What to work on>
Format the lines of the records, from the line containing "Segment regions of" through the last line of the records, both included, as a JSON list of strings with one string per line and blank lines omitted. Leave the pictures out.

Collected data

Begin

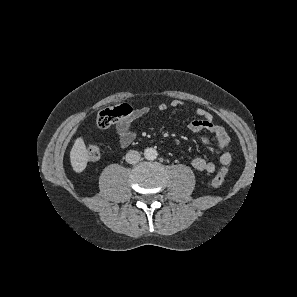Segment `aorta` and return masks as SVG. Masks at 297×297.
<instances>
[{
    "label": "aorta",
    "instance_id": "aorta-1",
    "mask_svg": "<svg viewBox=\"0 0 297 297\" xmlns=\"http://www.w3.org/2000/svg\"><path fill=\"white\" fill-rule=\"evenodd\" d=\"M144 156L147 160H154L157 158L158 153L155 148H146L144 151Z\"/></svg>",
    "mask_w": 297,
    "mask_h": 297
}]
</instances>
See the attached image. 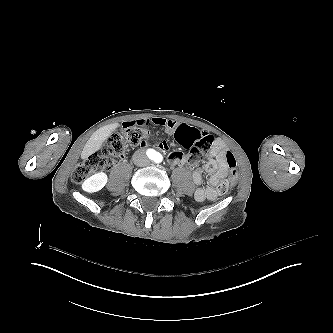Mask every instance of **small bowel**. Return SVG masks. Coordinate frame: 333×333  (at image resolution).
Masks as SVG:
<instances>
[{
	"instance_id": "1",
	"label": "small bowel",
	"mask_w": 333,
	"mask_h": 333,
	"mask_svg": "<svg viewBox=\"0 0 333 333\" xmlns=\"http://www.w3.org/2000/svg\"><path fill=\"white\" fill-rule=\"evenodd\" d=\"M135 125L140 126H149L154 125L158 127H163L168 131H175L177 128L185 126L184 124L164 118V117H151V118H141L134 122ZM193 130V129H191ZM199 134H202L196 130H193ZM149 148H159L164 151L170 149V145L167 142L158 143L157 141H143L140 144V148L145 150ZM228 153V148L226 143L222 139H214L211 149L207 153V161L202 170H196L192 179L193 182L199 186L195 191V199L198 202H203L205 200L214 201L219 196L223 194L221 191V185L224 183V180L229 172L232 169H236L235 159L230 162L226 159V154ZM167 161L170 165L173 166H186L188 164L187 156L179 150L170 151L167 155ZM207 173L209 175L207 185L201 186L204 181L203 174Z\"/></svg>"
}]
</instances>
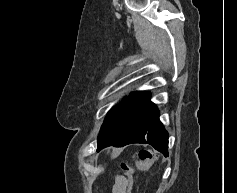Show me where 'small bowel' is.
Listing matches in <instances>:
<instances>
[{
  "label": "small bowel",
  "mask_w": 237,
  "mask_h": 193,
  "mask_svg": "<svg viewBox=\"0 0 237 193\" xmlns=\"http://www.w3.org/2000/svg\"><path fill=\"white\" fill-rule=\"evenodd\" d=\"M129 182L125 176L117 174L113 178L111 193H127Z\"/></svg>",
  "instance_id": "c3829d8e"
}]
</instances>
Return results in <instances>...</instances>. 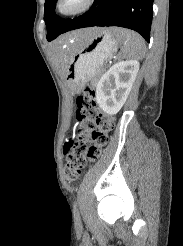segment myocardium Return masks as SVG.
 Masks as SVG:
<instances>
[{"label":"myocardium","instance_id":"1","mask_svg":"<svg viewBox=\"0 0 183 246\" xmlns=\"http://www.w3.org/2000/svg\"><path fill=\"white\" fill-rule=\"evenodd\" d=\"M95 0H57L56 13L61 17H72L87 11Z\"/></svg>","mask_w":183,"mask_h":246}]
</instances>
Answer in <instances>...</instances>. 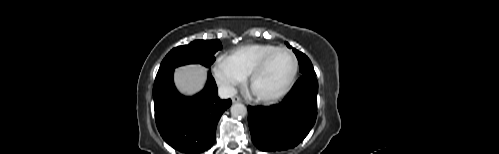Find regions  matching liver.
Returning <instances> with one entry per match:
<instances>
[{
  "label": "liver",
  "instance_id": "1",
  "mask_svg": "<svg viewBox=\"0 0 499 154\" xmlns=\"http://www.w3.org/2000/svg\"><path fill=\"white\" fill-rule=\"evenodd\" d=\"M206 78V68L198 64L185 65L175 69V85L186 96L198 93L204 87Z\"/></svg>",
  "mask_w": 499,
  "mask_h": 154
}]
</instances>
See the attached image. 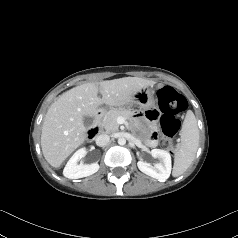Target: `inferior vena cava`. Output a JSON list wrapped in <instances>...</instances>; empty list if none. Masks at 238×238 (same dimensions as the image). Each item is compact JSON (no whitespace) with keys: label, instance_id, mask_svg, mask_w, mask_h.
I'll use <instances>...</instances> for the list:
<instances>
[{"label":"inferior vena cava","instance_id":"1","mask_svg":"<svg viewBox=\"0 0 238 238\" xmlns=\"http://www.w3.org/2000/svg\"><path fill=\"white\" fill-rule=\"evenodd\" d=\"M110 141V137L107 134H100L96 137L95 142L98 146H106Z\"/></svg>","mask_w":238,"mask_h":238}]
</instances>
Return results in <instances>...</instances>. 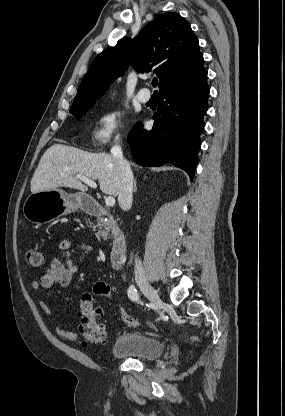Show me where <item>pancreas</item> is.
<instances>
[{
  "instance_id": "pancreas-1",
  "label": "pancreas",
  "mask_w": 285,
  "mask_h": 416,
  "mask_svg": "<svg viewBox=\"0 0 285 416\" xmlns=\"http://www.w3.org/2000/svg\"><path fill=\"white\" fill-rule=\"evenodd\" d=\"M116 222L113 220L112 216H109L108 222H101V220H97L96 226L93 228H98L97 234H95L96 238H100L102 236L103 240H107L108 232H115Z\"/></svg>"
}]
</instances>
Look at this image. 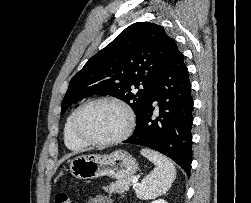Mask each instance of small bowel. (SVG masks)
<instances>
[{
	"instance_id": "c3829d8e",
	"label": "small bowel",
	"mask_w": 251,
	"mask_h": 203,
	"mask_svg": "<svg viewBox=\"0 0 251 203\" xmlns=\"http://www.w3.org/2000/svg\"><path fill=\"white\" fill-rule=\"evenodd\" d=\"M86 203H113V201L108 196L97 195L89 198Z\"/></svg>"
}]
</instances>
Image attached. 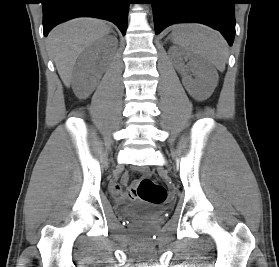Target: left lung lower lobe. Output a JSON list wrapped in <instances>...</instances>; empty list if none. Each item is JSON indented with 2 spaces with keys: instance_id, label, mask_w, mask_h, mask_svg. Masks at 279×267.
Listing matches in <instances>:
<instances>
[{
  "instance_id": "obj_1",
  "label": "left lung lower lobe",
  "mask_w": 279,
  "mask_h": 267,
  "mask_svg": "<svg viewBox=\"0 0 279 267\" xmlns=\"http://www.w3.org/2000/svg\"><path fill=\"white\" fill-rule=\"evenodd\" d=\"M155 33L181 22H198L219 30L229 45L235 36V0H151Z\"/></svg>"
}]
</instances>
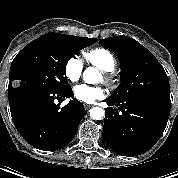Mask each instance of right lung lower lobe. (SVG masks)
<instances>
[{
    "label": "right lung lower lobe",
    "instance_id": "1",
    "mask_svg": "<svg viewBox=\"0 0 178 178\" xmlns=\"http://www.w3.org/2000/svg\"><path fill=\"white\" fill-rule=\"evenodd\" d=\"M71 87L54 91L16 88L8 91L12 120L20 135L33 147L53 151L74 138L86 110L76 100L64 107L59 102L73 97Z\"/></svg>",
    "mask_w": 178,
    "mask_h": 178
}]
</instances>
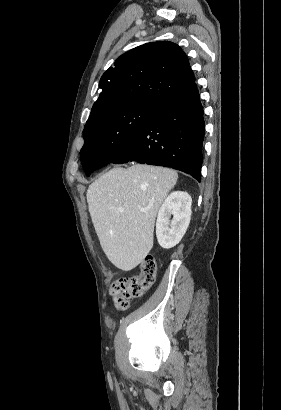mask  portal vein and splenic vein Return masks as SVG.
Masks as SVG:
<instances>
[{"label": "portal vein and splenic vein", "mask_w": 281, "mask_h": 410, "mask_svg": "<svg viewBox=\"0 0 281 410\" xmlns=\"http://www.w3.org/2000/svg\"><path fill=\"white\" fill-rule=\"evenodd\" d=\"M145 209H143V208H140V211H144ZM121 211H124L123 209H121Z\"/></svg>", "instance_id": "obj_1"}]
</instances>
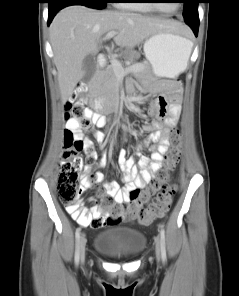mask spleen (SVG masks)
<instances>
[{
  "label": "spleen",
  "instance_id": "3e777b00",
  "mask_svg": "<svg viewBox=\"0 0 239 296\" xmlns=\"http://www.w3.org/2000/svg\"><path fill=\"white\" fill-rule=\"evenodd\" d=\"M192 46H193V43L190 45V47L188 49V57H187V59H189V57H190Z\"/></svg>",
  "mask_w": 239,
  "mask_h": 296
}]
</instances>
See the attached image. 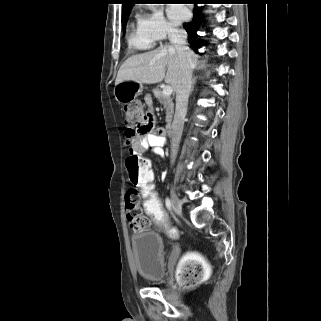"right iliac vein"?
Returning <instances> with one entry per match:
<instances>
[{"mask_svg":"<svg viewBox=\"0 0 321 321\" xmlns=\"http://www.w3.org/2000/svg\"><path fill=\"white\" fill-rule=\"evenodd\" d=\"M171 202L175 213L177 215H181L182 213L181 201L177 196V194L175 193L174 189H171Z\"/></svg>","mask_w":321,"mask_h":321,"instance_id":"obj_1","label":"right iliac vein"}]
</instances>
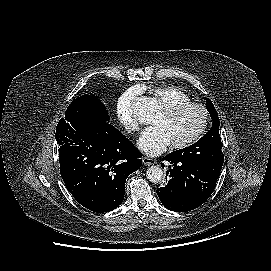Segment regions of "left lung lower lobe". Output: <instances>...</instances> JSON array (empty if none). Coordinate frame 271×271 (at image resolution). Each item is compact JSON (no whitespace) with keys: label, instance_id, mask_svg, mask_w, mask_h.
I'll return each mask as SVG.
<instances>
[{"label":"left lung lower lobe","instance_id":"obj_1","mask_svg":"<svg viewBox=\"0 0 271 271\" xmlns=\"http://www.w3.org/2000/svg\"><path fill=\"white\" fill-rule=\"evenodd\" d=\"M163 160L171 163L168 166L166 185L157 189L162 204L175 212H186L202 205L215 189L219 175L203 166L181 160L172 153ZM164 167V164H162Z\"/></svg>","mask_w":271,"mask_h":271}]
</instances>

End

Task solution>
[
  "Segment regions of \"left lung lower lobe\". Output: <instances>...</instances> JSON array (empty if none). Coordinate frame 271×271 (at image resolution). Each item is compact JSON (no whitespace) with keys: label, instance_id, mask_svg, mask_w, mask_h.",
  "I'll return each mask as SVG.",
  "<instances>",
  "[{\"label\":\"left lung lower lobe\",\"instance_id\":\"obj_1\",\"mask_svg\":\"<svg viewBox=\\\"0 0 271 271\\\" xmlns=\\\"http://www.w3.org/2000/svg\\\"><path fill=\\\"white\\\" fill-rule=\\\"evenodd\\\" d=\\\"M163 160L171 163L168 166L166 185L157 189L162 204L175 212H186L202 205L215 189L219 175L203 166L181 160L172 153ZM164 167V164H162Z\\\"/></svg>\",\"mask_w\":271,\"mask_h\":271}]",
  "</instances>"
]